A raíz de las explicaciones pedidas por el gobierno de Estados Unidos a Costa Rica2 debido al apoyo que el actual gobierno ha dado al proyecto de ley que pretende declarar una moratoria al cultivo de transgénicos (sorpresa y decepción son dos sentimientos que expresa ese gobierno), nos preguntamos, ¿qué normativa se aplicará? ¿La del libre comercio que ve en la protección ambiental una barrera no arancelaria o la ambiental que obliga a por ejemplo, no sembrar transgénicos debido a que estos no han comprobado científicamente no impactar negativamente la salud y el medio ambiente?¿Habrá un cambio real en este gobierno y decidiremos soberanamente lo que muchas comunidades ya han decidido a través de moratorias municipales a la siembra de transgénicos?

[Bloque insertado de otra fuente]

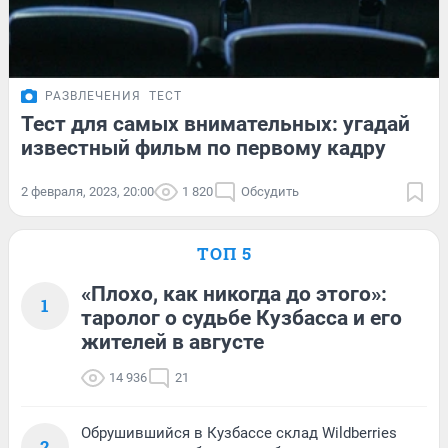
РАЗВЛЕЧЕНИЯ
ТЕСТ
Тест для самых внимательных: угадай
известный фильм по первому кадру
2 февраля, 2023, 20:00
1 820
Обсудить
ТОП 5
«Плохо, как никогда до этого»:
1
таролог о судьбе Кузбасса и его
жителей в августе
14 936
21
Обрушившийся в Кузбассе склад Wildberries
2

Y los conflictos parece ser que no terminan en los puntos anteriores. La entrada o no del país a la Alianza del Pacífico es otro punto donde el COMEX tiene visiones distintas a otros ministerios. El COMEX sigue siendo un nicho desde donde se ataca el interés nacional y todo lo opuesto al libre comercio que reiteramos, nada bueno ha dejado al país. Ojalá y el cambio se dé y se defienda fuertemente desde el mismo gobierno.